━━━━━ TEXTO DEL DOCUMENTO

Hay fechas inconfundibles. Días que los tenemos grabados a fuego. Recientemente, para no olvidar la liberación de Ortega Lara y la ejecución pública de Miguel Ángel Blanco a manos de ETA, medios de comunicación nos han invitado a pensar qué estábamos haciendo ese día, cómo lo vivimos y con qué personas lo experimentamos. Tenemos otro día clavado en nuestra memoria y es el 14 de marzo de 2020 cuando todo un país, recluido en casa, con temor y sin saber qué estaba pasando, contemplaba por la televisión la aprobación del estado de alarma para la gestión de la situación de la crisis sanitaria ocasionada por le COVID-19. Enseguida intenté buscar información para buscar alguna certeza, alguna plataforma sólida en la que poder sostenerme y así comprender algo de lo que estaba pasando. Ese mismo día, este periódico publicó un artículo, ‘Cuando la cuarentena se vive en la calle’ que desmontó todos mis temores. Si la pandemia nos cogió a contrapié lo hizo bajo el calor y el cobijo del hogar y de los nuestros. Pero había personas que la pandemia no les evitó seguir bajo el yugo eterno de la intemperie: los sin techo, los vagabundos, los olvidados, los miserables… los pobres de siempre que desaparecen y se difuminan ante nuestras miradas.

━━━━━━━━━━
━━━━━ REGISTROS EXTRAÍDOS

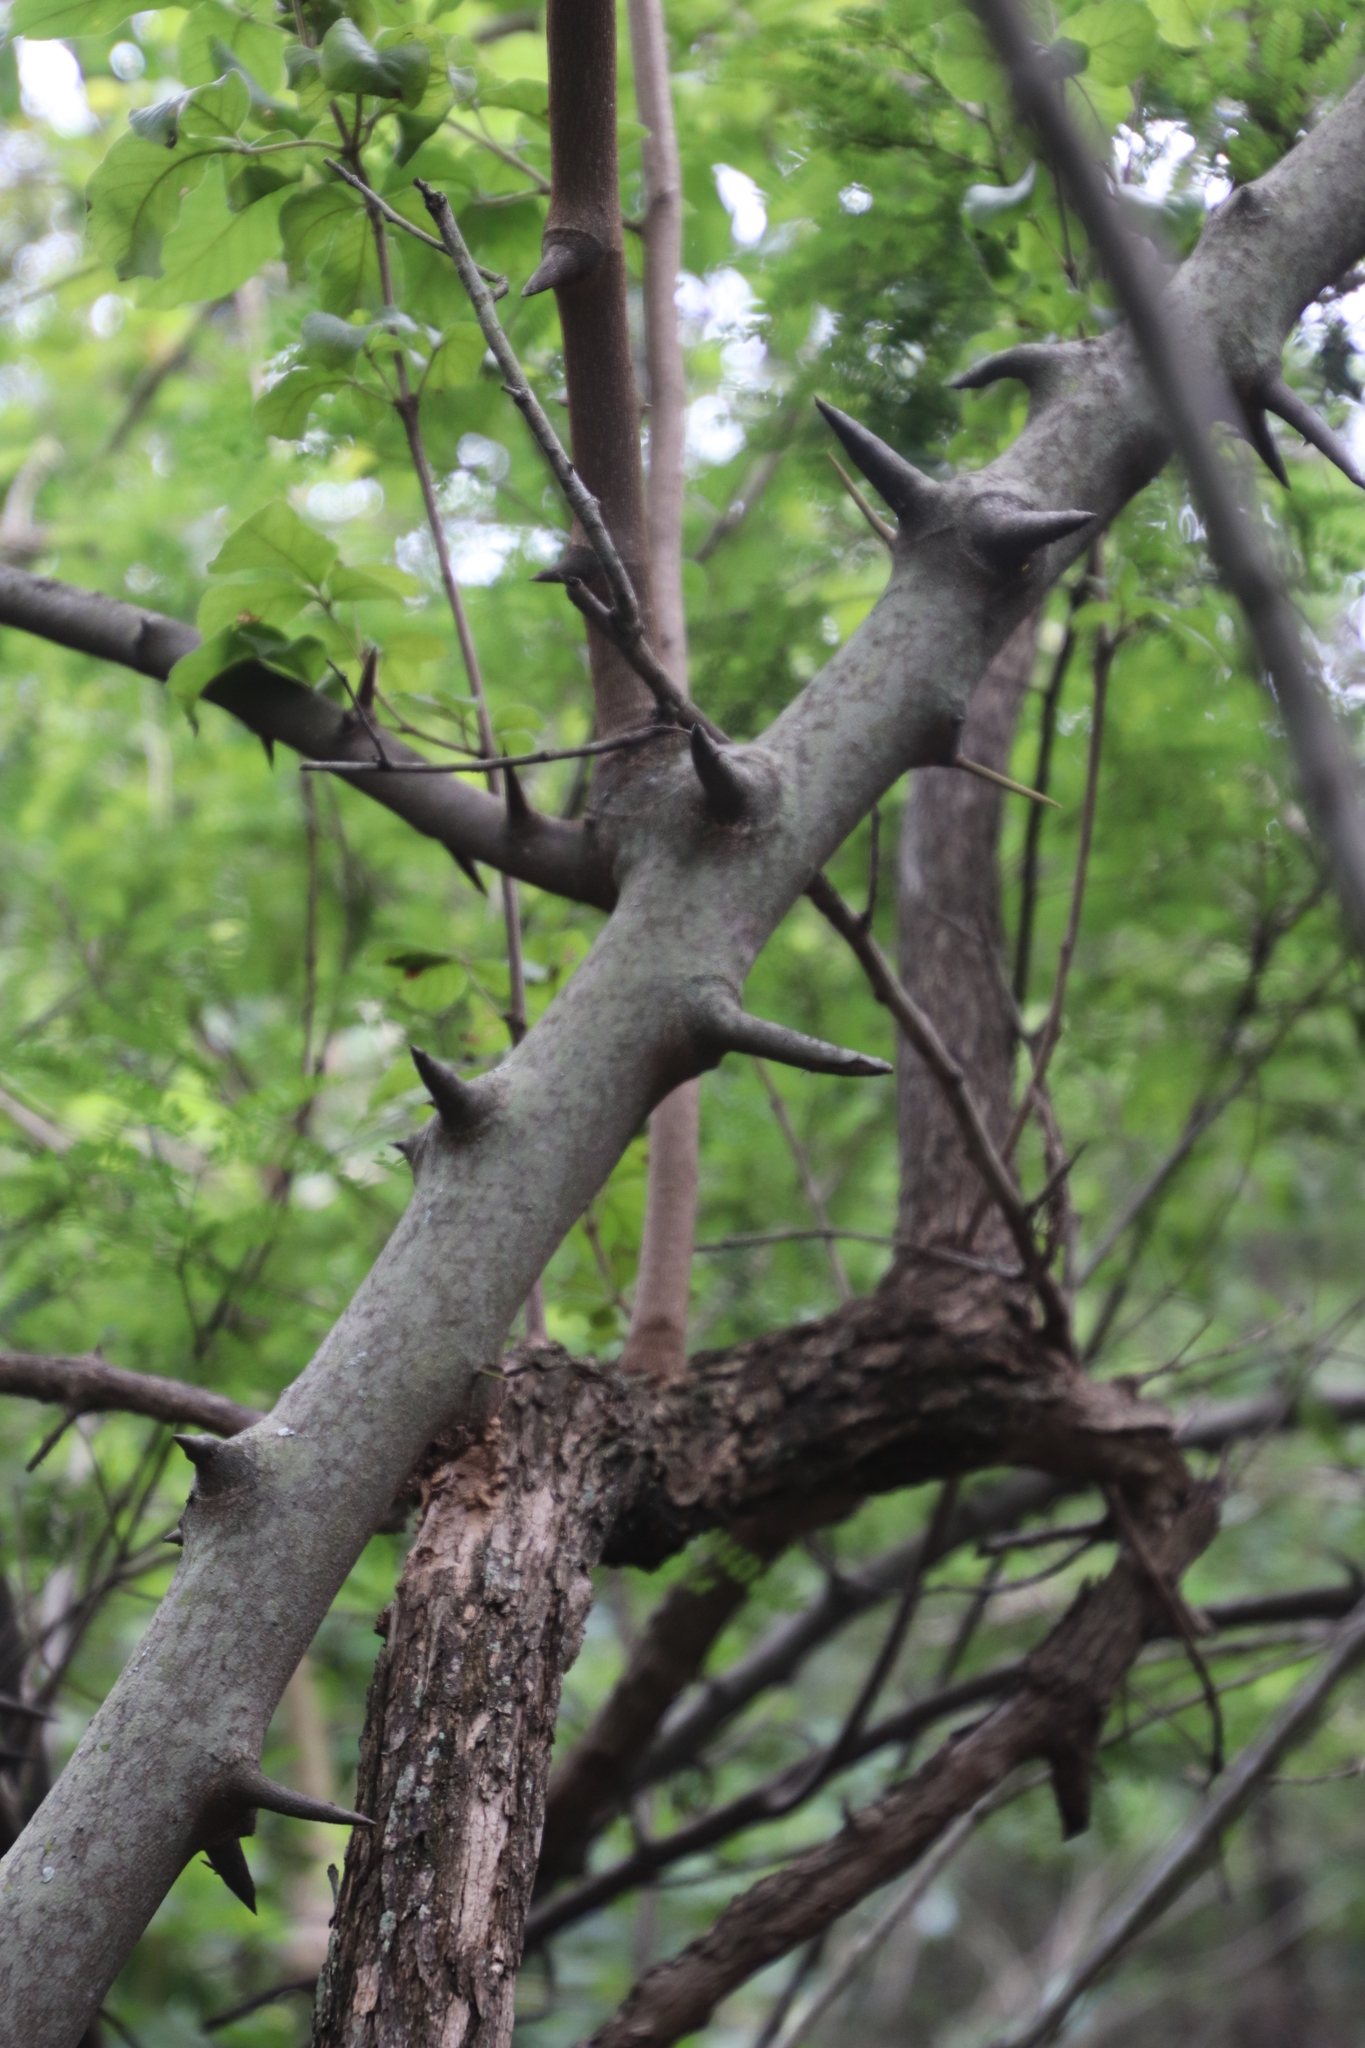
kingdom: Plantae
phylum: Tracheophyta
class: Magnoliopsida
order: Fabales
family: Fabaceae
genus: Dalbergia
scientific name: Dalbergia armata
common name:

━━━━━━━━━━

* _TAREA_
Traduzca al inglés esta oración del texto del documento: «Enseguida intenté buscar información para buscar alguna certeza, alguna plataforma sólida en la que poder sostenerme y así comprender algo de lo que estaba pasando».

* _RESPUESTA AL EJERCICIO_
I immediately tried to look for information in search of some certainty, some solid platform on which I could steady myself and thus understand something of what was happening.